IMHO this problem is due to the fact that the android app does not distinguish "search as you type" and "search", it's an all in one search.

So if the user searches for red he has no way to tell the app that the query is finished and he does not care about page titles starting with red.
Here red will match the prefix Reduction mammaplasty
If you search for red using special search you'll have only relevant results for red

For dog it will match the redirect Dog feces that will redirect to Feces, on special search feces is not in the first page.

For run it will match the redirect Run and rape video game which points to Sex and nudity in video games, with special search this page is ranked #8

So to sum up, yes scoring (as mentioned by Erik) is not really optimal for prefix search (search as you type).

But I think the most important problem is the fact we mix prefix search (search as you type) and full text search in the same query.

  • full text search makes sense when you want to see the most relevant results according to the words you typed.
  • prefix search ignores completely the lucene scoring functions (because it makes no sense for a prefix, a prefix has always 1 occurrence in the content) and will rely only on incoming links to sort results (this is where we are experimenting with new algorithms).

@Qgil, T113540, "What can the Search API do for you?" is the summit card. This task, T114896, has been setup as "blocking" to relate it to the summit task. Does that make sense?

Totally, we are just trying to keep the Wikimedia-Developer-Summit-2016 project tidy, and some people are trying to squeeze session proposals after the deadline. Sorry for the confusion.

Part of the problem in this case is the fact that redirects are resolved in the app. If you search for "red" using prefixsearch, the third result is [[Reduction mammaplasty]] which is a redirect to [[Breast reduction]], causing the somewhat strange result.

The reason I say in this case above is because there are cases where resolving redirects results in a much better experience, such as searching for "borack obama", it's better to show the user the correct title rather than the typo. Basically, the difference between redirects due to syntactic errors (like spelling errors) vs redirects from alternative names. Based on my personal experience, generally speaking resolving redirects solves far more problems than it causes (like this one).

The issue that @dcausse mentioned is probably more like the root cause, what I'm saying here is a surface problem.

I was testing this out this morning on my iphone and discovered that the search results seem be much better:

"red" doesn't have the breast reduction in the top listing
"dog" has feces now showing up at #13 position on the list
"run" doesn't have the sex and nudity in video games in the list

Is it ok to close this out?

@debt, nice! It looks better for the three examples given in the description but I still think some consideration for @Dbrant's example should be considered before closing this.

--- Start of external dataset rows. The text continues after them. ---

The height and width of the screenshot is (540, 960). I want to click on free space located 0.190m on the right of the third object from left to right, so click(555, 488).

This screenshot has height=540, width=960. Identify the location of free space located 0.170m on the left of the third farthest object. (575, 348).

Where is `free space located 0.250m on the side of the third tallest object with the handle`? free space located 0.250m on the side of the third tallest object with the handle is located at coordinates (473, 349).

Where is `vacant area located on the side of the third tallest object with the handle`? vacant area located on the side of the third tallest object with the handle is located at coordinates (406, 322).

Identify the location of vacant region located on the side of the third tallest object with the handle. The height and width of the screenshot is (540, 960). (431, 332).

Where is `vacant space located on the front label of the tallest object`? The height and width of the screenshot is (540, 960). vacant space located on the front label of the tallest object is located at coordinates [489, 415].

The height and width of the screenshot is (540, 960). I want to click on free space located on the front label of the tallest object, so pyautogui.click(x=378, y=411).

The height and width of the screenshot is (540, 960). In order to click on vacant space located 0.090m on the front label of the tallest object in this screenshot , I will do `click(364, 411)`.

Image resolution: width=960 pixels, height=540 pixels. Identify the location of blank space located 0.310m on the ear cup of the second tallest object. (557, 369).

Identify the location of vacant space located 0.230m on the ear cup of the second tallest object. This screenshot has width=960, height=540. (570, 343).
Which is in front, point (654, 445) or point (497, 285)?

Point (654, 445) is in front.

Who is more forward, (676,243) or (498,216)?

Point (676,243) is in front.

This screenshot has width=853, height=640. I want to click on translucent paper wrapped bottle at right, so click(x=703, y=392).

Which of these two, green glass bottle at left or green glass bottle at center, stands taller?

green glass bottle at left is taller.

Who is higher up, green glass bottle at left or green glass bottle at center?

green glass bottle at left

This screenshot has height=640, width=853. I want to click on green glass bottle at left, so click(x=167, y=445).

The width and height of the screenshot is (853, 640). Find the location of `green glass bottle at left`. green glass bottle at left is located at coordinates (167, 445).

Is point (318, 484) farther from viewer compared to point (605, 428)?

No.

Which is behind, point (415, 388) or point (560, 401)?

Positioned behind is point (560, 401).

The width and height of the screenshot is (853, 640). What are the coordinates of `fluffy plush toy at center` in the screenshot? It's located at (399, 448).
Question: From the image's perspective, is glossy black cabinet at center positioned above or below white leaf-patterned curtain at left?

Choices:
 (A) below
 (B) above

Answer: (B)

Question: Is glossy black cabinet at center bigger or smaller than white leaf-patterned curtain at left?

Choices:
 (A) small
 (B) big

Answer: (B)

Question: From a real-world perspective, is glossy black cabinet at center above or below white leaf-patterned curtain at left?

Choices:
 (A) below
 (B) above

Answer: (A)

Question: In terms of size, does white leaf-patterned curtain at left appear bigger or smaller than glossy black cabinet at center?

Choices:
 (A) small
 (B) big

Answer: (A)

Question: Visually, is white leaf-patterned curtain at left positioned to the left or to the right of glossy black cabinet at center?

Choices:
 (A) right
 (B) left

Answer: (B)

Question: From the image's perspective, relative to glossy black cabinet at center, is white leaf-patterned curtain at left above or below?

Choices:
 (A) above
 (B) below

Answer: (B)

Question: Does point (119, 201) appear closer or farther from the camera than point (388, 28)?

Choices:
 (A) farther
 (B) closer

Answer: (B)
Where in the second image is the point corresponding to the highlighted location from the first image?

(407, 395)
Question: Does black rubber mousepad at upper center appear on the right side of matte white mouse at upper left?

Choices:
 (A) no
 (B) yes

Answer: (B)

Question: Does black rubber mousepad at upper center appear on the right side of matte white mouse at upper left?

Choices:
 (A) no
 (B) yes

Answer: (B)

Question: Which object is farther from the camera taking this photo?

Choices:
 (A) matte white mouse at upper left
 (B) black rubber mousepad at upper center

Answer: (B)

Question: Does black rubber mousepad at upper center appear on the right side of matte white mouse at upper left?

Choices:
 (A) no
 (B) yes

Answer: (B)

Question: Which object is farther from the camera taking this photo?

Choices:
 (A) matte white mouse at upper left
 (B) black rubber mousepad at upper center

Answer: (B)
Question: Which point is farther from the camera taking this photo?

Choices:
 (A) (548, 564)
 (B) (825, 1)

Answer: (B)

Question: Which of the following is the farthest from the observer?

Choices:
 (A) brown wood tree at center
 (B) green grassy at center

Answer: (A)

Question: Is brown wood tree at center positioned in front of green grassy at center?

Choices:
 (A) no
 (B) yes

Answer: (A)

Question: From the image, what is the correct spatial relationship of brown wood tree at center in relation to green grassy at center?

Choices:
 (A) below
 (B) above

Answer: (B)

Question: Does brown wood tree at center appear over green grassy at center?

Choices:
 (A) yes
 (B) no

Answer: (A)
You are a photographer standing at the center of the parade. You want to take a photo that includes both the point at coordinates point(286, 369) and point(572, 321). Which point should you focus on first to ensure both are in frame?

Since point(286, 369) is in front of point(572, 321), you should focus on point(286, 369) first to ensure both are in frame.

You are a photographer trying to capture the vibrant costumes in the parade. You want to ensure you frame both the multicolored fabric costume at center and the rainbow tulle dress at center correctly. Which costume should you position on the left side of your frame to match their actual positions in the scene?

Out of curiosity what was the reason to resolve redirects?
Was it to avoid displaying awful redirects with typos?

Deskana triaged this task as Medium priority.

Given that the primary use cases were fixed, I'm calling this one resolved.

Generally, knowing a few queries that produce suboptimal results is interesting, but it's not really easy for us to fix specific examples without putting extremely specific hacks into the code, which will cause more pain than gain in the long run. Whenever you tweak some parameter trying only to make one specific query better, you tend to make a ton of other ones worse. The long and short of it is that there is a limited amount we can do here.